**Work to be completed**. Reproduce the text of the material below line for line, without changing anything, and leave out the pictures.

━━━━━━━━

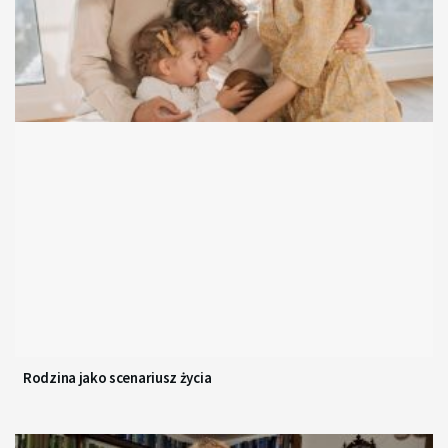
Rodzina jako scenariusz życia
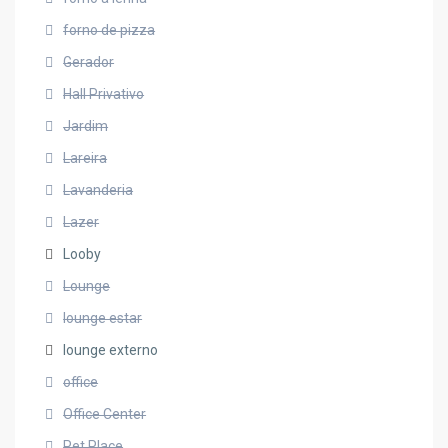
forno de pizza
Gerador
Hall Privativo
Jardim
Lareira
Lavanderia
Lazer
Looby
Lounge
lounge estar
lounge externo
office
Office Center
Pet Place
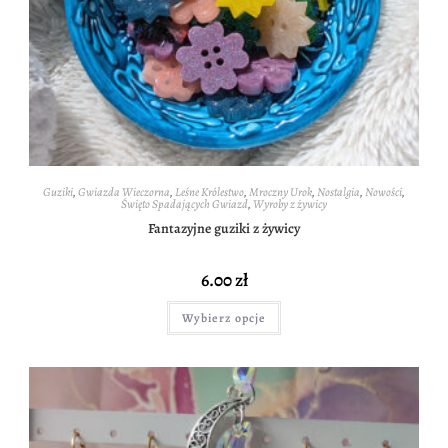
Guziki
,
Gwiazda Wieczorna
,
Leśne Królestwo
,
Mroczny Urok
,
Nostalgia
,
Nowości
,
Święto Spadających Gwiazd
,
Wyroby z żywicy
Fantazyjne guziki z żywicy
6.00
zł
Wybierz opcje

━━━━━━━━

**Result**.
Rodzina jako scenariusz życia
forno de pizza
Gerador
Hall Privativo
Jardim
Lareira
Lavanderia
Lazer
Looby
Lounge
lounge estar
lounge externo
office
Office Center
Pet Place
Guziki
,
Gwiazda Wieczorna
,
Leśne Królestwo
,
Mroczny Urok
,
Nostalgia
,
Nowości
,
Święto Spadających Gwiazd
,
Wyroby z żywicy
Fantazyjne guziki z żywicy
6.00
zł
Wybierz opcje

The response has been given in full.